Work order: I would like each line of the data that holds the word "Proteza" copied out.

Data:
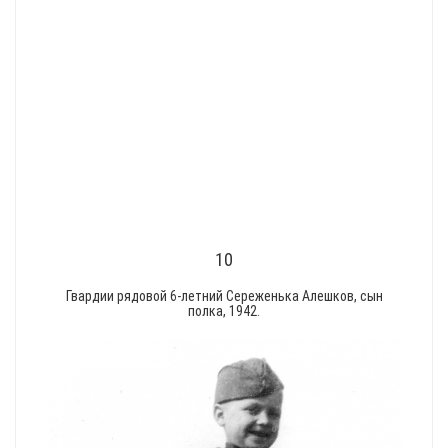
10
Гвардии рядовой 6-летний Сереженька Алешков, сын
полка, 1942.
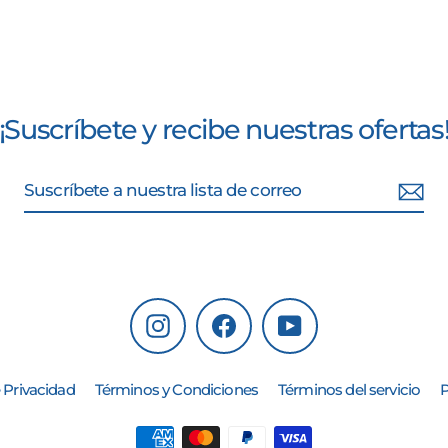
¡Suscríbete y recibe nuestras ofertas
Instagram
Facebook
YouTube
 Privacidad
Términos y Condiciones
Términos del servicio
P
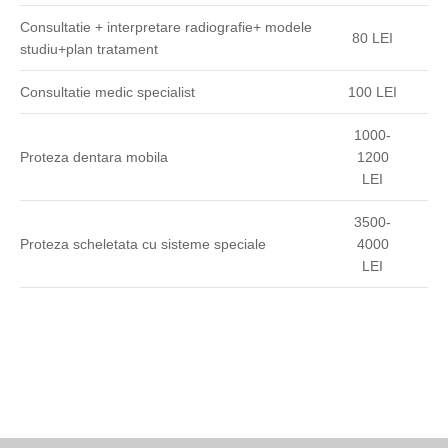
Consultatie + interpretare radiografie+ modele
80 LEI
studiu+plan tratament
Consultatie medic specialist
100 LEI
1000-
Proteza dentara mobila
1200
LEI
3500-
Proteza scheletata cu sisteme speciale
4000
LEI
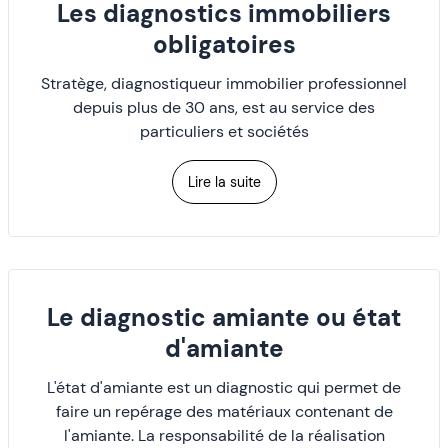
Les diagnostics immobiliers
obligatoires
Stratège, diagnostiqueur immobilier professionnel
depuis plus de 30 ans, est au service des
particuliers et sociétés
Lire la suite
Le diagnostic amiante ou état
d'amiante
L'état d'amiante est un diagnostic qui permet de
faire un repérage des matériaux contenant de
l'amiante. La responsabilité de la réalisation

Answer to this problem:
Proteza dentara mobila
Proteza scheletata cu sisteme speciale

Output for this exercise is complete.